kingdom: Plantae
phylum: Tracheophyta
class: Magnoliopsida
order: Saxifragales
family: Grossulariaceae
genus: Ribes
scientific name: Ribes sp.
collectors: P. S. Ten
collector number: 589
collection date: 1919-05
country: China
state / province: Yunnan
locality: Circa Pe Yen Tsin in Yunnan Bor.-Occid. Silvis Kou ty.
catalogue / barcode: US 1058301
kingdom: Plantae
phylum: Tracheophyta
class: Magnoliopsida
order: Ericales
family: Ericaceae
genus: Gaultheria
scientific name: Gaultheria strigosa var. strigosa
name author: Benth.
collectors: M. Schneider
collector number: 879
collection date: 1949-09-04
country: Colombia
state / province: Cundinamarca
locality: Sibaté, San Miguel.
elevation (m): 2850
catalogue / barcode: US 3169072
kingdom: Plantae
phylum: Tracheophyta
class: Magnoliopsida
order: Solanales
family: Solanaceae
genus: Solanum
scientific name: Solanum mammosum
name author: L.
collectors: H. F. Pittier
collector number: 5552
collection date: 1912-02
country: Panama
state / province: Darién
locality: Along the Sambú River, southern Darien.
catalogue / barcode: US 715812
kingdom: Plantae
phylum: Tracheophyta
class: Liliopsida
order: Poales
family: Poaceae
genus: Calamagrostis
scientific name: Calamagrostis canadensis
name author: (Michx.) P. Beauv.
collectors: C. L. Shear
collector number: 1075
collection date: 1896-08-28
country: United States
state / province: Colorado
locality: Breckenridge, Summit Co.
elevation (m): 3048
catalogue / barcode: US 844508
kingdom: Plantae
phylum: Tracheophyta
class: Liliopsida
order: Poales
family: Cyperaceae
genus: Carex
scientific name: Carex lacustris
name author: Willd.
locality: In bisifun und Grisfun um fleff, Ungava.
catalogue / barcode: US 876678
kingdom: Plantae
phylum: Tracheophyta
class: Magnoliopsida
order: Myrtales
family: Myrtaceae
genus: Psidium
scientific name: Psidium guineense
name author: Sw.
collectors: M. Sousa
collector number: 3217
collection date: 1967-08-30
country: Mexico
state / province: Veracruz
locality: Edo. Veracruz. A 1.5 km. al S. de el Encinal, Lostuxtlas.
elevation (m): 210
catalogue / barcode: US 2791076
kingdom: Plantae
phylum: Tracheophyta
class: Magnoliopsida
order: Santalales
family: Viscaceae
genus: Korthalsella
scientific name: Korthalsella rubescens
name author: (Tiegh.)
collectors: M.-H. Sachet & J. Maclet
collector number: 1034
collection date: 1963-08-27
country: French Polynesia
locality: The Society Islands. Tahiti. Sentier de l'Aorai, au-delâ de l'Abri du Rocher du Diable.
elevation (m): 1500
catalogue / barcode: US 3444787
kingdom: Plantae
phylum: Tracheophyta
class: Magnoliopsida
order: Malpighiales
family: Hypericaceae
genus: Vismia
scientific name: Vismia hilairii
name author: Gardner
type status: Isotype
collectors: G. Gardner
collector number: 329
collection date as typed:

--------------------------------------------------

*Tarea*: Reproduzca sin cambio alguno todas las filas anteriores.

*Respuesta*:
kingdom: Plantae
phylum: Tracheophyta
class: Magnoliopsida
order: Saxifragales
family: Grossulariaceae
genus: Ribes
scientific name: Ribes sp.
collectors: P. S. Ten
collector number: 589
collection date: 1919-05
country: China
state / province: Yunnan
locality: Circa Pe Yen Tsin in Yunnan Bor.-Occid. Silvis Kou ty.
catalogue / barcode: US 1058301
kingdom: Plantae
phylum: Tracheophyta
class: Magnoliopsida
order: Ericales
family: Ericaceae
genus: Gaultheria
scientific name: Gaultheria strigosa var. strigosa
name author: Benth.
collectors: M. Schneider
collector number: 879
collection date: 1949-09-04
country: Colombia
state / province: Cundinamarca
locality: Sibaté, San Miguel.
elevation (m): 2850
catalogue / barcode: US 3169072
kingdom: Plantae
phylum: Tracheophyta
class: Magnoliopsida
order: Solanales
family: Solanaceae
genus: Solanum
scientific name: Solanum mammosum
name author: L.
collectors: H. F. Pittier
collector number: 5552
collection date: 1912-02
country: Panama
state / province: Darién
locality: Along the Sambú River, southern Darien.
catalogue / barcode: US 715812
kingdom: Plantae
phylum: Tracheophyta
class: Liliopsida
order: Poales
family: Poaceae
genus: Calamagrostis
scientific name: Calamagrostis canadensis
name author: (Michx.) P. Beauv.
collectors: C. L. Shear
collector number: 1075
collection date: 1896-08-28
country: United States
state / province: Colorado
locality: Breckenridge, Summit Co.
elevation (m): 3048
catalogue / barcode: US 844508
kingdom: Plantae
phylum: Tracheophyta
class: Liliopsida
order: Poales
family: Cyperaceae
genus: Carex
scientific name: Carex lacustris
name author: Willd.
locality: In bisifun und Grisfun um fleff, Ungava.
catalogue / barcode: US 876678
kingdom: Plantae
phylum: Tracheophyta
class: Magnoliopsida
order: Myrtales
family: Myrtaceae
genus: Psidium
scientific name: Psidium guineense
name author: Sw.
collectors: M. Sousa
collector number: 3217
collection date: 1967-08-30
country: Mexico
state / province: Veracruz
locality: Edo. Veracruz. A 1.5 km. al S. de el Encinal, Lostuxtlas.
elevation (m): 210
catalogue / barcode: US 2791076
kingdom: Plantae
phylum: Tracheophyta
class: Magnoliopsida
order: Santalales
family: Viscaceae
genus: Korthalsella
scientific name: Korthalsella rubescens
name author: (Tiegh.)
collectors: M.-H. Sachet & J. Maclet
collector number: 1034
collection date: 1963-08-27
country: French Polynesia
locality: The Society Islands. Tahiti. Sentier de l'Aorai, au-delâ de l'Abri du Rocher du Diable.
elevation (m): 1500
catalogue / barcode: US 3444787
kingdom: Plantae
phylum: Tracheophyta
class: Magnoliopsida
order: Malpighiales
family: Hypericaceae
genus: Vismia
scientific name: Vismia hilairii
name author: Gardner
type status: Isotype
collectors: G. Gardner
collector number: 329
collection date as typed:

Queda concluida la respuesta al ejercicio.